Dr Bailey continues: “This knowledge has increased the demand for omega-3 and created a strong market for supplements. As our understanding of the unique and individual properties of EPA and DHA increases, so does the demand for them as individual end products. However, whereas DHA can be obtained from both algal sources and marine products, the only really current source of high volume EPA is from fish oil. If we could find an alternative and British source, that would be enormously advantageous.”
EPA is now recognised as a standalone fatty acid with clear health benefits that are independent of DHA
EPA is now recognised as a standalone fatty acid with clear health benefits that are independent of DHA and creates a ready market for algal EPA with clear benefits compared with existing sources such as fish oil, which has problems of heavy metal contamination, sustainability issues and is not suitable for vegans. Additionally, as technology strategy adviser Dr Steve Bone of nu Angle explains, it will also be a ‘natural’ source of EPA.

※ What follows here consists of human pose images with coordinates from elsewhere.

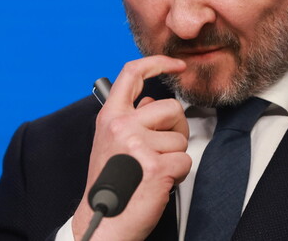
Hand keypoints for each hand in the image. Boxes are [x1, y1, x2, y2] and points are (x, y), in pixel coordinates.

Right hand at [72, 55, 191, 240]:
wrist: (102, 224)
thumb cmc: (111, 184)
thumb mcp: (111, 142)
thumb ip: (131, 118)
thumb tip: (153, 102)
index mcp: (110, 117)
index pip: (132, 74)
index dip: (158, 62)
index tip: (177, 64)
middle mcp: (121, 126)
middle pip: (171, 108)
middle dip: (176, 129)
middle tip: (160, 151)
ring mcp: (138, 145)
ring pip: (180, 138)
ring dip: (174, 156)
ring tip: (152, 170)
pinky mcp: (155, 166)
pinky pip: (185, 160)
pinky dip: (178, 174)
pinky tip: (158, 183)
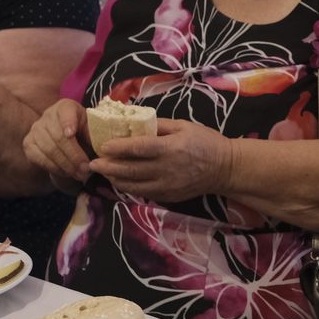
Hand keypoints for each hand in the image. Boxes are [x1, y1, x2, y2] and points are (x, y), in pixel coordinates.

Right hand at [23, 99, 91, 189]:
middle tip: (86, 169)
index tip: (71, 134)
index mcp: (65, 107)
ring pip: (49, 150)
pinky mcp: (28, 144)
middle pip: (58, 137)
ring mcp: (35, 130)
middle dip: (74, 156)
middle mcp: (47, 115)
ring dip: (66, 165)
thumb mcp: (92, 128)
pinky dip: (55, 168)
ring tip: (80, 175)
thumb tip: (99, 147)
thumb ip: (95, 134)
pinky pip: (40, 158)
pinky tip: (67, 174)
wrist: (67, 137)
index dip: (67, 123)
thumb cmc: (84, 131)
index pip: (65, 112)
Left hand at [89, 118, 233, 203]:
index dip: (117, 148)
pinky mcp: (168, 196)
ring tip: (103, 172)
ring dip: (115, 179)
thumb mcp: (185, 126)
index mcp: (171, 148)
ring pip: (133, 185)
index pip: (138, 149)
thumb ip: (159, 125)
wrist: (225, 168)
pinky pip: (143, 193)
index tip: (102, 146)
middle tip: (92, 163)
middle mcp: (167, 169)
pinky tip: (120, 181)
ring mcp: (167, 186)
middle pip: (130, 170)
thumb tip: (134, 121)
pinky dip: (128, 187)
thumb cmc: (206, 141)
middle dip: (108, 166)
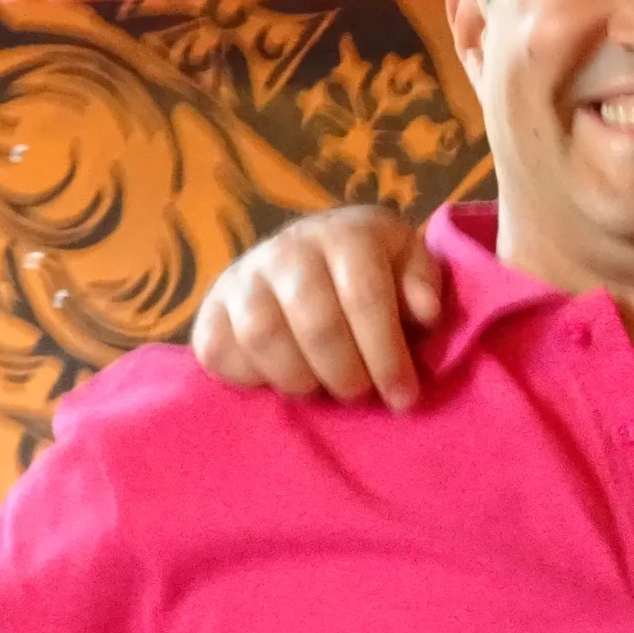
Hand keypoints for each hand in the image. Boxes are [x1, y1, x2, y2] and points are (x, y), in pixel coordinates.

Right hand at [192, 208, 438, 409]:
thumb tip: (425, 313)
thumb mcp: (409, 263)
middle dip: (346, 373)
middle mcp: (289, 248)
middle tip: (360, 395)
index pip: (366, 297)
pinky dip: (250, 378)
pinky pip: (218, 350)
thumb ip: (423, 284)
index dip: (387, 355)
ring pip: (263, 336)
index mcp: (346, 235)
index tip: (404, 397)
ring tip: (321, 389)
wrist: (310, 251)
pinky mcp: (209, 305)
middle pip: (315, 322)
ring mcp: (243, 275)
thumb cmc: (373, 268)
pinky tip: (280, 381)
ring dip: (299, 378)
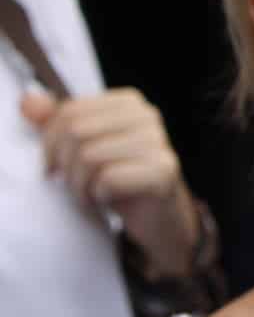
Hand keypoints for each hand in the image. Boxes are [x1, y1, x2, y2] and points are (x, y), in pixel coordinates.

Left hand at [22, 87, 200, 276]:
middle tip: (73, 184)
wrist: (157, 215)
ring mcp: (159, 141)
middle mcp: (147, 116)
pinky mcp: (163, 170)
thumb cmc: (117, 178)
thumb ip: (54, 123)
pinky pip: (108, 179)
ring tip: (89, 194)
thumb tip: (29, 101)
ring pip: (90, 156)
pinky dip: (98, 195)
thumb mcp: (82, 148)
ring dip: (80, 185)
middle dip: (65, 166)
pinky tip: (107, 199)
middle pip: (76, 133)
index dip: (50, 144)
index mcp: (128, 103)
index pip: (69, 112)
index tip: (56, 166)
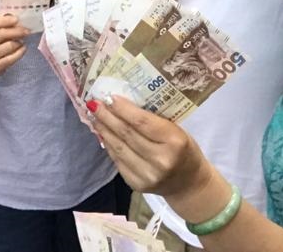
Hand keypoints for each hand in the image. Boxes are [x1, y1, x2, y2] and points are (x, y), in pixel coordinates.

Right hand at [0, 15, 28, 80]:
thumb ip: (0, 25)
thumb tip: (15, 19)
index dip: (5, 20)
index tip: (16, 19)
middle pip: (2, 33)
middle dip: (17, 30)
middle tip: (26, 30)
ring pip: (9, 45)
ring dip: (19, 42)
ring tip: (21, 41)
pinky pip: (12, 57)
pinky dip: (20, 52)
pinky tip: (23, 48)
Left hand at [89, 94, 211, 199]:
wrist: (189, 184)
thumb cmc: (183, 150)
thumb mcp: (176, 130)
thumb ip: (153, 121)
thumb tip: (121, 105)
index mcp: (175, 141)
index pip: (143, 122)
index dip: (123, 109)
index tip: (109, 97)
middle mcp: (160, 160)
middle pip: (127, 134)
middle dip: (107, 117)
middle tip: (93, 103)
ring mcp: (147, 175)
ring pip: (119, 148)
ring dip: (104, 130)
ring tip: (94, 117)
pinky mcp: (137, 185)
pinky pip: (118, 161)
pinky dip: (109, 146)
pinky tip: (103, 134)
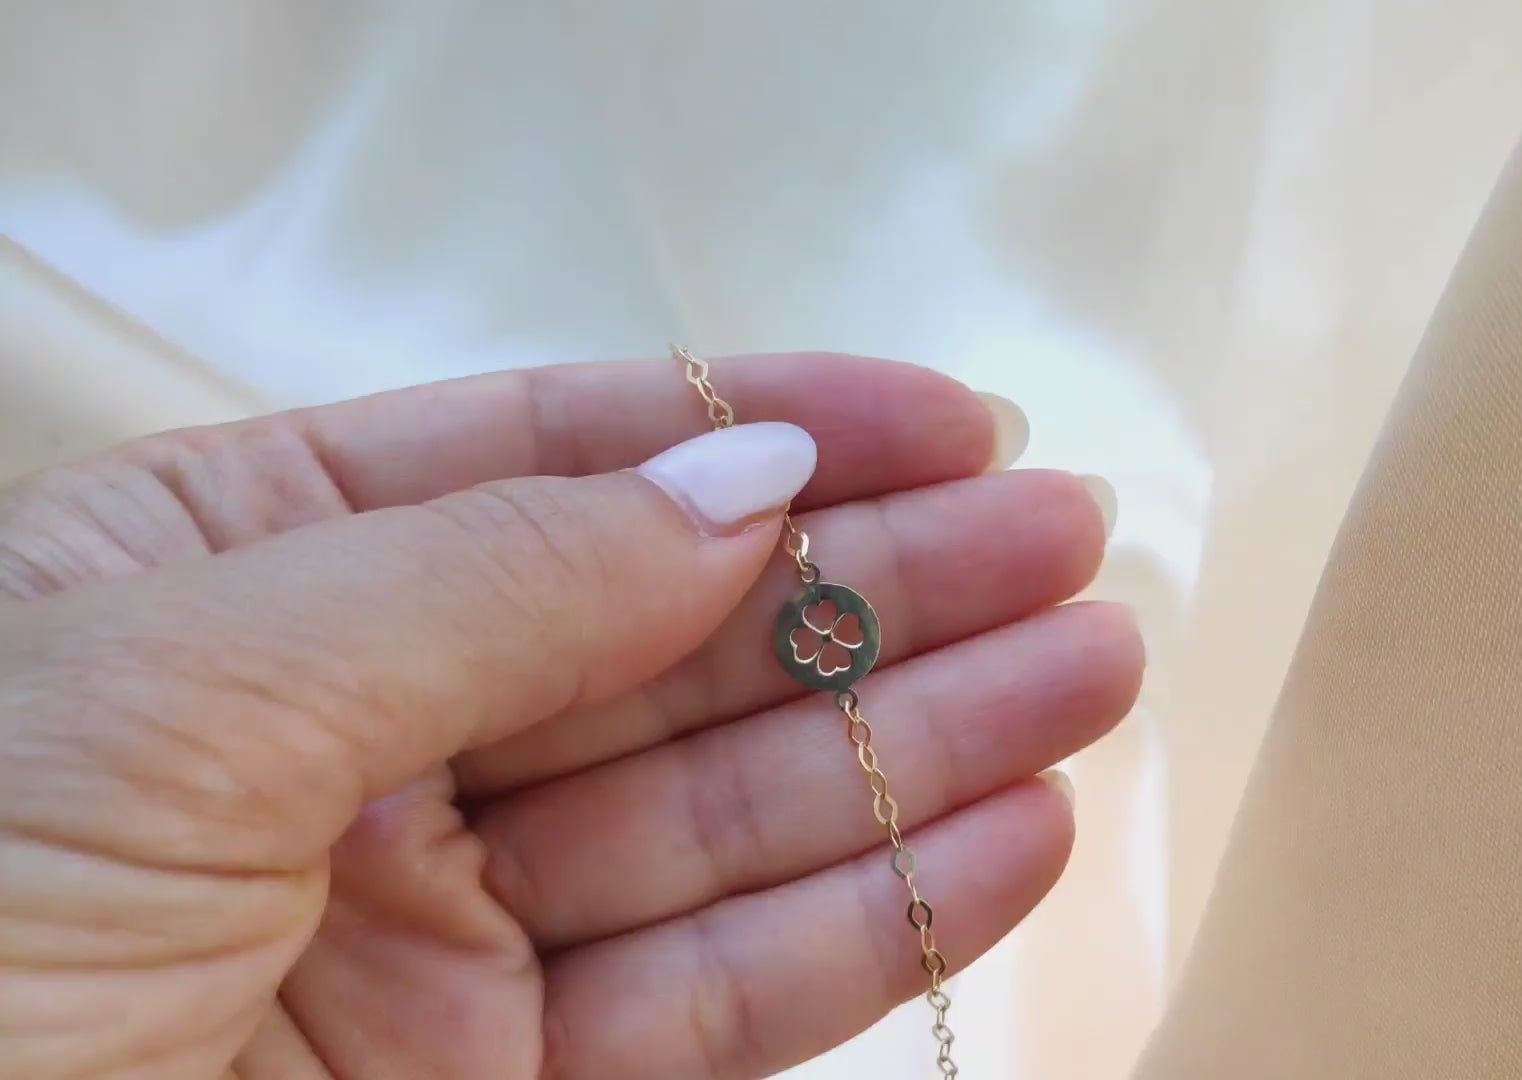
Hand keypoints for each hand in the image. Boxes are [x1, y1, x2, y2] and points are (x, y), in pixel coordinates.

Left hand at [0, 355, 1139, 1077]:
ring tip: (1091, 671)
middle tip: (1062, 537)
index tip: (938, 418)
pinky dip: (868, 919)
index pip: (540, 465)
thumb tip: (739, 483)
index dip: (753, 429)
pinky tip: (1002, 836)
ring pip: (718, 818)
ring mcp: (422, 937)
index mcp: (218, 584)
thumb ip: (483, 577)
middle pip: (665, 637)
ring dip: (917, 742)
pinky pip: (711, 999)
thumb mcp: (174, 692)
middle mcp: (334, 746)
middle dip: (874, 581)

“It is possible to create a synthetic EPA, but this is a complex, expensive route that would require regulatory approval. For some applications, such as vitamin supplements, this moves the product from a ‘food’ to a ‘medicine’ and new legislation is required. A natural source of EPA, without the fishy taste, would be of great interest to many multinational companies operating in this area,” he adds.

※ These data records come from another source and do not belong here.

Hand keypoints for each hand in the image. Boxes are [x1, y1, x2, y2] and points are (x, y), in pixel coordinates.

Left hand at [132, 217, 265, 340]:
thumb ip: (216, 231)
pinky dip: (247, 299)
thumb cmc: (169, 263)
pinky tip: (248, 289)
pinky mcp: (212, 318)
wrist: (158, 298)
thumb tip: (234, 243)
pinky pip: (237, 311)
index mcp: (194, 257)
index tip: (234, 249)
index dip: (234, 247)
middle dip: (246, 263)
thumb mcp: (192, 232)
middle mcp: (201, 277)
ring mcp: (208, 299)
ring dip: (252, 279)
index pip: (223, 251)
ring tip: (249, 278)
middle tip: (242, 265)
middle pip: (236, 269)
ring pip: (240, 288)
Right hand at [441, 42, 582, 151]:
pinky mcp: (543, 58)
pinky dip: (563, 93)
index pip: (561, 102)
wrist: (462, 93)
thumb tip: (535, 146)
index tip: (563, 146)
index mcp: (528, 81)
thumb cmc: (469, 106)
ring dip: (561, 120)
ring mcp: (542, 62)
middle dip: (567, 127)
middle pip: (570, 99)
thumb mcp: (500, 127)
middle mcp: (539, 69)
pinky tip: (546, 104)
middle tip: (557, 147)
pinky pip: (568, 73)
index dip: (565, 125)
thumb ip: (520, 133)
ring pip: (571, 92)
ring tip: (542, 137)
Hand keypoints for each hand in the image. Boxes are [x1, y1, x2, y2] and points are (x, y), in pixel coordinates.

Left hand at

It is not just algal-derived EPA that is of interest. Kevin Harris is Director of Technical Sales at Cambridge Commodities (CCL), a bulk importer of nutritional ingredients, including algae, from across the globe. He noted that they currently stock a number of the strains of algae being grown in the pilot system. Spirulina, chlorella and kelp powders are, for example, proving to be increasingly popular. He added: “I would see the value of algae extracts as ‘super greens’ to boost the nutritional value of other foods or as a source of bioactives for the human nutraceuticals market. A sustainable, local source of these algae would be of great interest to us.”

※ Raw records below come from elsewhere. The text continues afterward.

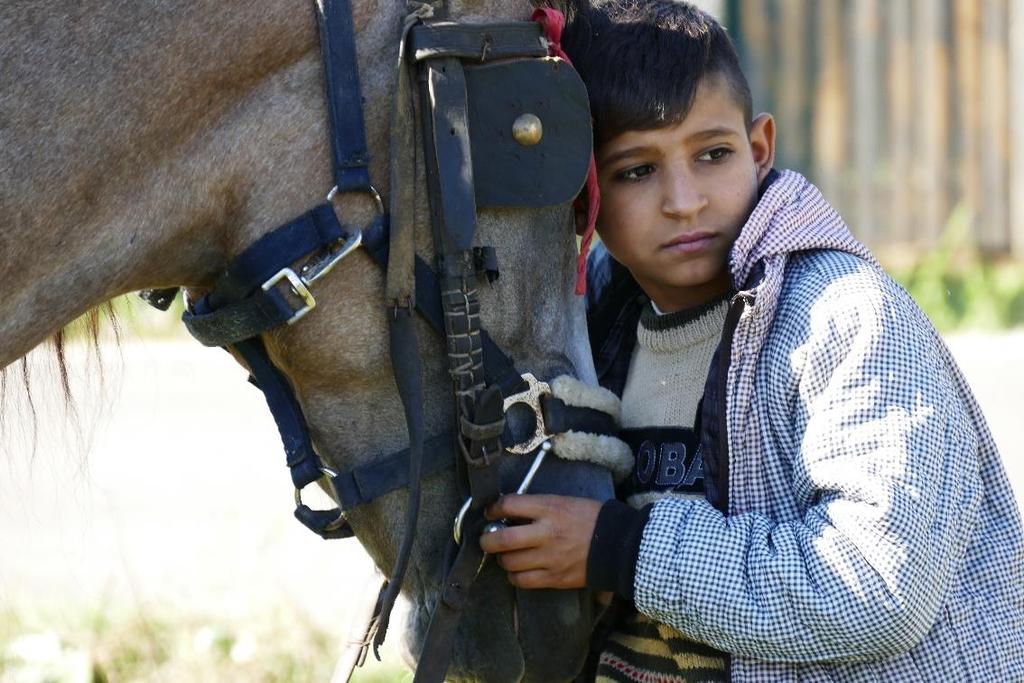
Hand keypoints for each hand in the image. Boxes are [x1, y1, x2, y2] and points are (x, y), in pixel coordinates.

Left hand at [479, 494, 601, 589]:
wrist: (618, 545)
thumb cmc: (591, 519)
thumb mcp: (565, 502)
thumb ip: (538, 507)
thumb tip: (510, 514)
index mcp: (550, 508)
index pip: (509, 505)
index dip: (493, 508)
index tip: (491, 512)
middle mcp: (546, 533)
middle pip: (502, 539)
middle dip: (487, 539)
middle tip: (487, 539)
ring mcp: (550, 558)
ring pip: (509, 562)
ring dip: (502, 558)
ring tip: (507, 554)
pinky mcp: (555, 578)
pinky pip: (522, 580)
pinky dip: (514, 575)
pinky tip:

| About the Norwich Research Park |
| Norwich Research Park is able to offer a unique multidisciplinary approach. This includes microbiologists, nutritionists and food scientists as well as access to pilot integrated biorefining solutions. The Norwich Research Park is home to the University of East Anglia (UEA), the Norfolk and Norwich University Hospital and four independent world-renowned research institutes — the John Innes Centre (JIC), the Institute of Food Research (IFR), the Genome Analysis Centre (all strategically funded by the BBSRC) and The Sainsbury Laboratory — and more than 30 science and technology based businesses. |
| In addition to the work of InCrops, JIC and The School of Environmental Sciences at UEA contain a number of groups actively working with algae, which includes research on algae genomics and transcriptomics as a basis to improve understanding of phenotype and environmental adaptation. |
Next Steps
To overcome the challenges currently associated with scaling-up algal growth, innovative technologies are essential to optimize productivity and lower the cost of harvesting and processing. Owing to its strong R&D profile and innovation record, the Norwich Research Park in association with its partners is well placed to produce relevant game-changing technologies. These may also include molecular toolkits and methodologies to develop algae as a platform for industrial biotechnology. This sector offers great potential for the generation of intellectual property and high value products and services.